Sarcoma is a cancer of the connective tissue in the human body that is considered rare but while rare is still more likely to affect children and young adults than it is full grown humans. According to the American Cancer Society 11,280 people will be diagnosed with Sarcoma yearly. (Citation) There are many different types of soft-tissue sarcomas and treatment varies for each. Although referred to as Pediatric Sarcoma the three main types of Sarcoma affecting children can also affect adults. These three types are:
Rhabdomyosarcomas –this is one of the most common types of sarcoma and causes tumors to grow in the skeletal (striated) muscles. Treatment is usually surgery and chemo due to this form’s tendency to be wide-spread.
Osteosarcoma-this is the most common type of bone cancer and surgery is the primary form of treatment.
Ewing’s Sarcoma-This is a cancer that forms predominantly in the long bones of the body but may also be found in the soft tissues. It is more prevalent in females than it is in males. Treatment usually includes surgery and chemo or radiation therapy. (Citation). In total there are about five sarcoma types that children are diagnosed with regularly but the truth is that any sarcoma that affects an adult can affect a child and vice-versa.
June is Sarcoma awareness month. While this form of cancer is still considered rare it is important to know the warning signs. Many times sarcomas in children are wide-spread before they are eventually diagnosed. Symptoms of the more common types may be: unexplained lumps or swelling, pain in bones and joints, broken bones for no known reason. (not caused by trauma, etc.) If a pediatrician suspects a Sarcoma diagnosis he or she will order an array of tests. These may include biopsies, x-rays, Ct scans and MRIs.(Citation)
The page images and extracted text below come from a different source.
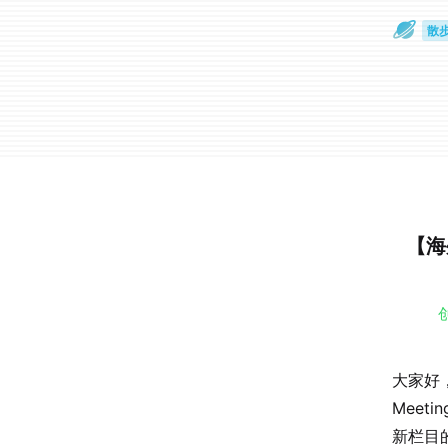
散
通
【海外
创
大家好
Meeti
新栏目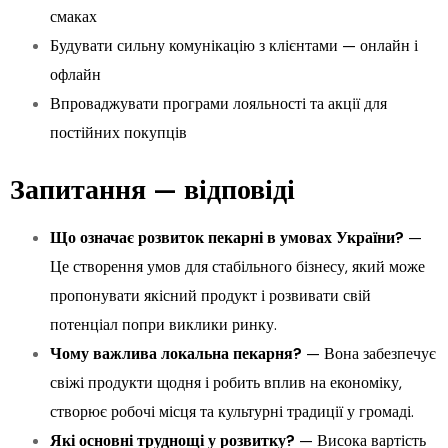
смаках
Будувати сильну комунікацію з клієнтами — онлайн і
офлайн
Впроваджувати програми лояльності та акції для
постійних покупців
Запитання — відповіді
Що означає розвиток пекарні в умовах України?
—
Це створення умов для стабільного бізнесу, який може
пропонувати якісний продукт і розвивати свій
потенціал попри виклики ринку.
Чому важлива локальна пекарня?
— Вона забезпечує
свіжі продукти щодня і робить вплив на економіку,
створює робочі місця та культурні традиції у громаді.
Які основні труднощі у розвитку?
— Висока вартість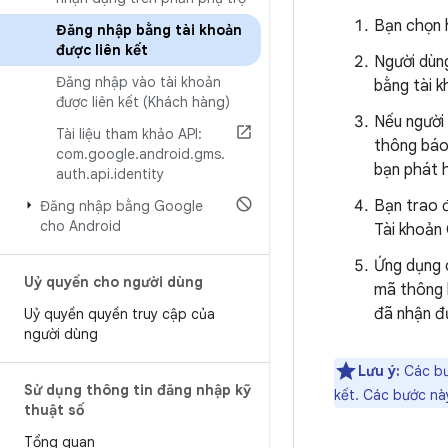
Bạn chọn h
Đăng nhập bằng tài khoản
được liên kết
Người dùn
Đăng nhập vào tài khoản
bằng tài k
được liên kết (Khách hàng)
Nếu người 
Tài liệu tham khảo API:
thông báo
com
.
google
.
android
.
gms
.
bạn phát 
auth
.
api
.
identity
Bạn trao 
Đăng nhập bằng Google
cho Android
Tài khoản
Ứng dụng 
Uỷ quyền cho người dùng
mã thông 
đã nhận đ
Uỷ quyền quyền truy cập của
người dùng
Lưu ý:
Các bướ
Sử dụng thông tin đăng nhập kỹ
kết. Các bước nà
thuật số
Tổng quan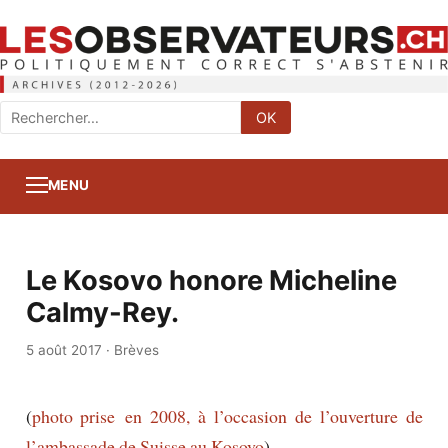
Rechercher
OK
:
MENU
Le Kosovo honore Micheline
Calmy-Rey.
5 août 2017
·
Brèves
(
photo prise en 2008, à l’occasion de l’ouverture de
l’ambassade de Suisse au Kosovo
)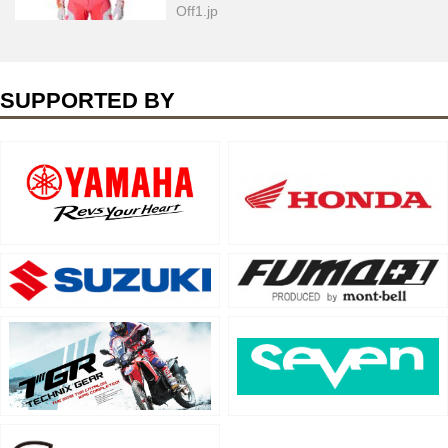
Off1.jp
SUPPORTED BY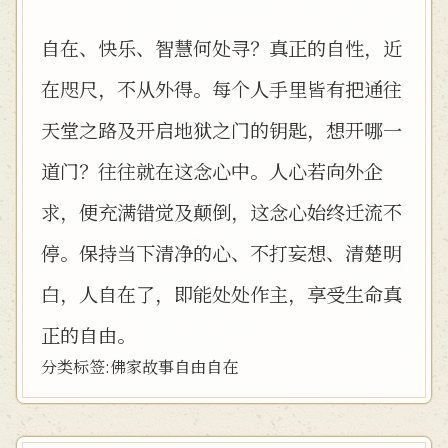
自在、快乐、智慧何处寻？真正的自性，近
在咫尺，不从外得。每个人手里皆有把通往
天堂之路及开启地狱之门的钥匙，想开哪一
道门？往往就在这念心中。人心若向外企
求，便充满错觉及颠倒，这念心始终迁流不
停。保持当下清净的心、不打妄想、清楚明
白，人自在了，即能处处作主，享受生命真
正的自由。
分类标签:
佛家故事
自由自在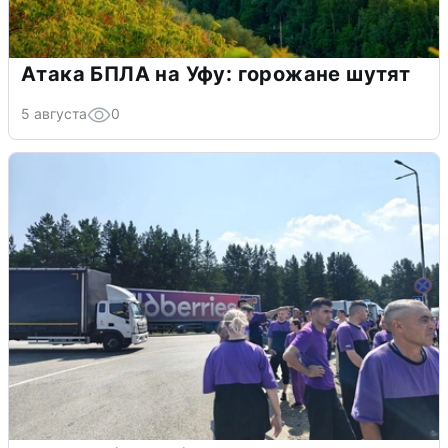
Атака БПЛА на Уфу: горожане шутят
5 августа
0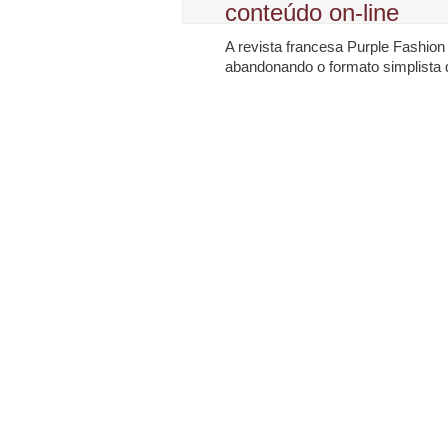
conteúdo on-line
A revista francesa Purple Fashion 
abandonando o formato simplista 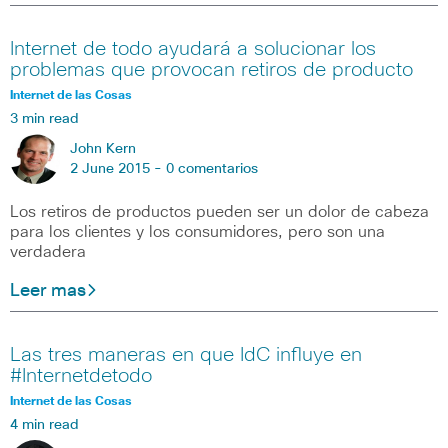
Internet de todo ayudará a solucionar los
problemas que provocan retiros de producto
Internet de las Cosas
3 min read
John Kern
2 June 2015 -
0 comentarios
Los retiros de productos pueden ser un dolor de cabeza
para los clientes y los consumidores, pero son una
verdadera
Leer mas
Las tres maneras en que IdC influye en
#Internetdetodo
Internet de las Cosas
4 min read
Like all forms of cancer treatments are improving regularly as time is spent in researching the causes of each. Genetics may play a part in who is predisposed to be diagnosed with Sarcoma but the pediatric cancer survival rate is currently about 78.2% . There are many advocacy Groups for families of those affected by sarcoma. These groups assist in finding treatment plans, specialists and getting families the correct diagnosis. They are also instrumental in assisting patients with networking and introducing them to others who have experienced the same thing (Citation). Many times it helps a child to realize they are not alone and although they are struggling there are others who are facing the same challenges from such a terrible disease.